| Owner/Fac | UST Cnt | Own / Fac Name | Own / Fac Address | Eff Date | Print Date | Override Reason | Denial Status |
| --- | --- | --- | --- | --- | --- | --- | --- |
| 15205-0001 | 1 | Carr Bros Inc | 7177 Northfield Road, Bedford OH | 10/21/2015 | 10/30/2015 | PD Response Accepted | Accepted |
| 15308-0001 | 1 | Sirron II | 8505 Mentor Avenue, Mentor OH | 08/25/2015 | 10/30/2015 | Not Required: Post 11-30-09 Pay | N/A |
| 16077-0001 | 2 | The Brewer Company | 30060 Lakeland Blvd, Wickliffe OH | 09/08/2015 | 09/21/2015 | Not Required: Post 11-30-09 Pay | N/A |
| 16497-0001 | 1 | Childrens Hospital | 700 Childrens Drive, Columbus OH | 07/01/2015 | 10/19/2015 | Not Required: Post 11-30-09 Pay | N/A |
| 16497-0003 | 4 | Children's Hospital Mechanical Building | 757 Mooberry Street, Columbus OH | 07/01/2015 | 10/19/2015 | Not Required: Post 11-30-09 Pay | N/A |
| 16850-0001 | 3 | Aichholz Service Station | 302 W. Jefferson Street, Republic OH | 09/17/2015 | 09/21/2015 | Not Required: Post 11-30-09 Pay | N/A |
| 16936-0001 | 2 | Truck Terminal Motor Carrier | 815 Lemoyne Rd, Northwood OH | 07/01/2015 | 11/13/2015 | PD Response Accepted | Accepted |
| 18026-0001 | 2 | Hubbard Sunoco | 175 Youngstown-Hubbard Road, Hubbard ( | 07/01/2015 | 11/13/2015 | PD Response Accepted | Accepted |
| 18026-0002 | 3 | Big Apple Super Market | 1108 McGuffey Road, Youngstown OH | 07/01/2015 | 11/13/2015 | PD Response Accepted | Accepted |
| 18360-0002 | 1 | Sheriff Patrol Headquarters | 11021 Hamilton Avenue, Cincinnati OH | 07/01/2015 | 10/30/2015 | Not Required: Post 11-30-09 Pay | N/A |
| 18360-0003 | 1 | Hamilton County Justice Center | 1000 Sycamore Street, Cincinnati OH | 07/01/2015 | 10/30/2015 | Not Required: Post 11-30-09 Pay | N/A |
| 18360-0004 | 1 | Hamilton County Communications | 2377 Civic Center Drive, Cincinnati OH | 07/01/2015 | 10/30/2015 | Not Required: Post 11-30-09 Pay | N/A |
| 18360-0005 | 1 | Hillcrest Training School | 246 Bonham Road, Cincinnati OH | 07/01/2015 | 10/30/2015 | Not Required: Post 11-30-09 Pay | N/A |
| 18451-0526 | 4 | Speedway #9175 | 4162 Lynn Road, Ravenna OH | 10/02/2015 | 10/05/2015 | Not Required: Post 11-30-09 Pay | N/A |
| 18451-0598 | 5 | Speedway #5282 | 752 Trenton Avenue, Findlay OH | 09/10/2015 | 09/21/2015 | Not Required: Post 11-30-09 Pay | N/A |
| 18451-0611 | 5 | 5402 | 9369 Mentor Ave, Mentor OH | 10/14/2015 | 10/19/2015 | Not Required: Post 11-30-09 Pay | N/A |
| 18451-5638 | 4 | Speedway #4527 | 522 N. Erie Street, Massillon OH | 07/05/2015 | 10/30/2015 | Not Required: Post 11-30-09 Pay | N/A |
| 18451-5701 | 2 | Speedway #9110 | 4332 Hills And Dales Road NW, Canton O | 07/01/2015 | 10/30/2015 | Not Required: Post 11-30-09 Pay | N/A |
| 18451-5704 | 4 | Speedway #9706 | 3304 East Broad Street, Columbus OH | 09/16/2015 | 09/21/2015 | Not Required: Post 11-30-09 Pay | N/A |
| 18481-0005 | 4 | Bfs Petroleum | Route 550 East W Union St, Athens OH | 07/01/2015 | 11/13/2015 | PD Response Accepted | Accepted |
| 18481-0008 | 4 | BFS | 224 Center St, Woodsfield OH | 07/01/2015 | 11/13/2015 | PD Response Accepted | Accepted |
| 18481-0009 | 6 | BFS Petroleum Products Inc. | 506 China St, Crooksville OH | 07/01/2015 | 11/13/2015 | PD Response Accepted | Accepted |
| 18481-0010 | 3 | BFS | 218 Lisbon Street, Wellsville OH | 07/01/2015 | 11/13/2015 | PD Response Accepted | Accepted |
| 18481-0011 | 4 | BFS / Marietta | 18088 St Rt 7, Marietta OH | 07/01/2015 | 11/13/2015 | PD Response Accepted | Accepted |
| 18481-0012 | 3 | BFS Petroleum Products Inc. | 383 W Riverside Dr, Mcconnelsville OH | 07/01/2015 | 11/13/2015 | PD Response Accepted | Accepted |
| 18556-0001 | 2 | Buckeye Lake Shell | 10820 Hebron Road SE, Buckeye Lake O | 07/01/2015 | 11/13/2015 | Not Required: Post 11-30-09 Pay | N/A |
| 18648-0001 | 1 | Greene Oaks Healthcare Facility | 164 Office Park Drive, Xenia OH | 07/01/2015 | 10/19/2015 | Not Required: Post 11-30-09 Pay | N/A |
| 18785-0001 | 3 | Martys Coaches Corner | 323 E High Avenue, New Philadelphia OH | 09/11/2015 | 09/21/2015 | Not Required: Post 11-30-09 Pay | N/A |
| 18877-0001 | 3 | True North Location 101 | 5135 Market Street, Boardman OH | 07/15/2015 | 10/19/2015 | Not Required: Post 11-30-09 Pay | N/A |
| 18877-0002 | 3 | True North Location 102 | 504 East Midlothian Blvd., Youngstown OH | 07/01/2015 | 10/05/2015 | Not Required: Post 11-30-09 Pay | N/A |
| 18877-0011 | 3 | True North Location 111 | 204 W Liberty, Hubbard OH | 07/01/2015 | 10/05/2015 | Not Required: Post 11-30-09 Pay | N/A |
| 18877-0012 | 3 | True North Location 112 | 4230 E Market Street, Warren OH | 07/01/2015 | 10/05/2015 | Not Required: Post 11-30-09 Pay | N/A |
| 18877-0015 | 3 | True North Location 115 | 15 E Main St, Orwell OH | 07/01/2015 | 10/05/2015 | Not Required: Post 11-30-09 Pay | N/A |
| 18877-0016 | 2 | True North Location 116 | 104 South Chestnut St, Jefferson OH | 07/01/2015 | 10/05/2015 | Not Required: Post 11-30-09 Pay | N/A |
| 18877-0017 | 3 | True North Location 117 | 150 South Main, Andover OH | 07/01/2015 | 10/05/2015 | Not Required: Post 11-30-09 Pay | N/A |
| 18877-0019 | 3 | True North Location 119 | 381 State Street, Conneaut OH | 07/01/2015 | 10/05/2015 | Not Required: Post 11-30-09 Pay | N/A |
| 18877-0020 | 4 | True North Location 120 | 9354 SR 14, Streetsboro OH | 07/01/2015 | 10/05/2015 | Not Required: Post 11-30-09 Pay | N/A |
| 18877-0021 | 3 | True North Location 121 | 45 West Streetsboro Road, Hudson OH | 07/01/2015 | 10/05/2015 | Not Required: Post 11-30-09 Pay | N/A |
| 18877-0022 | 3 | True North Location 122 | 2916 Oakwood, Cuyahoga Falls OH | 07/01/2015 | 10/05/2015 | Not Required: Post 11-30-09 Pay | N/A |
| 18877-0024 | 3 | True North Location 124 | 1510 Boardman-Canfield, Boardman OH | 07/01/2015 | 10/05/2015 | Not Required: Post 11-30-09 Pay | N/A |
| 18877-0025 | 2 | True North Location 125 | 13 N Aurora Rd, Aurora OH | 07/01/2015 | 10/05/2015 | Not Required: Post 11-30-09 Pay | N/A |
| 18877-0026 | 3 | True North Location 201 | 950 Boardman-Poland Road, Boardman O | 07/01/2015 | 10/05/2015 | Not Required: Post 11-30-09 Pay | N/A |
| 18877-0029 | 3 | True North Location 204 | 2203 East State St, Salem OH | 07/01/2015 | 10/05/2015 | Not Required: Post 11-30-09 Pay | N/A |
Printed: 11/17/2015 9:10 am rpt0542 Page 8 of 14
++++
* **YOUR ASSIGNMENT**
Copy word for word the stretch of entries above from the line that has "18877-0017 | 3" through the line that has "18877-0020 | 4", both ends included, and nothing outside it.

* **RESPONSE AREA**
| 18877-0017 | 3 | True North Location 117 | 150 South Main, Andover OH | 07/01/2015 | 10/05/2015 | Not Required: Post 11-30-09 Pay | N/A |
| 18877-0019 | 3 | True North Location 119 | 381 State Street, Conneaut OH | 07/01/2015 | 10/05/2015 | Not Required: Post 11-30-09 Pay | N/A |
| 18877-0020 | 4 | True North Location 120 | 9354 SR 14, Streetsboro OH | 07/01/2015 | 10/05/2015 | Not Required: Post 11-30-09 Pay | N/A |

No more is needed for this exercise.